Mas o Zumbi tinha o poder político. O Tanu é que tinha razão. Se Zumbi o tivesse
deixado fazer o que queria, ir pelas encostas atrás dos fazendeiros, a coisa teria sido
diferente. E além disso este Presidente é um homem que não cultiva a “estabilidade”, a
paralisação, como o outro. As coisas estavam todas em águas mornas. Inaugurar no fim
do seu governo obras que ainda não estavam acabadas! Fazer coisas que me parecem
inócuas; assim que começou o processo eleitoral o governo devia ser só de gestão
corrente e não fazer leis para depois de sair, criar imunidades para si próprio! Não é
possível comparar essas duas pessoas.

Como é que vê o futuro deste povo, deste país?

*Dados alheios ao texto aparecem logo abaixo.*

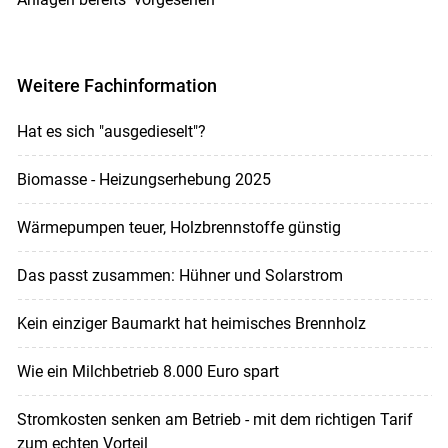
Weitere Fachinformation
Hat es sich "ausgedieselt"?
Biomasse - Heizungserhebung 2025
Wärmepumpen teuer, Holzbrennstoffe günstig
Das passt zusammen: Hühner und Solarstrom
Kein einziger Baumarkt hat heimisches Brennholz
Wie ein Milchbetrieb 8.000 Euro spart
Stromkosten senken am Betrieb - mit dem richtigen Tarif
zum echten Vorteil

Com optimismo. Por tudo aquilo que a gente já passou, aqui em África não há um país
com a estabilidade como a nossa. Posso ir de noite daqui até ao Namibe, daqui até ao
Huambo, desde que a estrada me deixe. Já fui de noite daqui até ao Uíge. No Quénia
não é possível. Eles têm pequenas aldeias com bares e prostitutas, os camiões ficam ali
parados até de manhã, não se viaja à noite. Na Namíbia também já está a ficar assim, na
África do Sul está assim há muito tempo. As pessoas querem vir para cá.

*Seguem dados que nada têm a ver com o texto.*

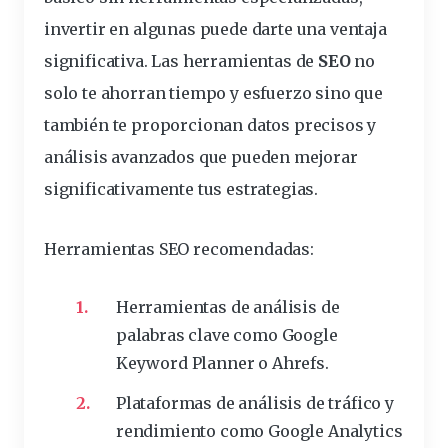
invertir en algunas puede darte una ventaja
significativa. Las
herramientas de
SEO
no
solo te ahorran tiempo y esfuerzo sino que
también te proporcionan datos precisos y
análisis avanzados que pueden mejorar
significativamente tus estrategias.
Herramientas SEO recomendadas
:
Herramientas de análisis de
palabras clave
como Google
Keyword Planner o Ahrefs.
Plataformas de análisis de tráfico y
rendimiento
como Google Analytics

Está a advogar a ideia de que os angolanos são especiais?


Não somos especiais. Tivemos uma história diferente. Uma colonização de 500 anos
que nos pôs a falar a língua do invasor tal como ele fala ou melhor. As lutas dos reinos
contra os colonos. As primeiras revoltas nas minas sul-africanas foram comandadas por
um angolano, kwanhama. No Sul os portugueses levaram muita tareia, os kwanhamas
nunca pagaram imposto, até ao fim do colonialismo. É todo esse tipo de trama, das
lutas, da revolta da Baixa de Cassanje, do 4 de Fevereiro, é o Savimbi que tem a
coragem e a filosofia maoísta de se encontrar com os portugueses para negociar, a
avalanche toda da poesia de Neto, do Viriato da Cruz, etc., etc., em paralelo com os
grandes poetas da Negritude que estava a acontecer em França, é a origem do MPLA,
por exemplo, em que os estudantes fogem de Portugal para depois descerem para o
Marrocos para fazer treino militar e ir para a guerra… Tudo isso é diferente de receber a
independência através de um papel. Fazendo a soma disso tudo, aí está a nossa
endurance, que faz de nós a única ex-colónia que vai bater o pé ao ex-colonizador.
Chegar lá e dizer, “o meu processo não fica aqui, vai para Luanda”. Tudo isso aponta
para a singularidade deste país, mas também para a singularidade do Magreb, da África
do Sul, etc., etc. Outro fenómeno é a liberdade religiosa. Não troco este país por outro.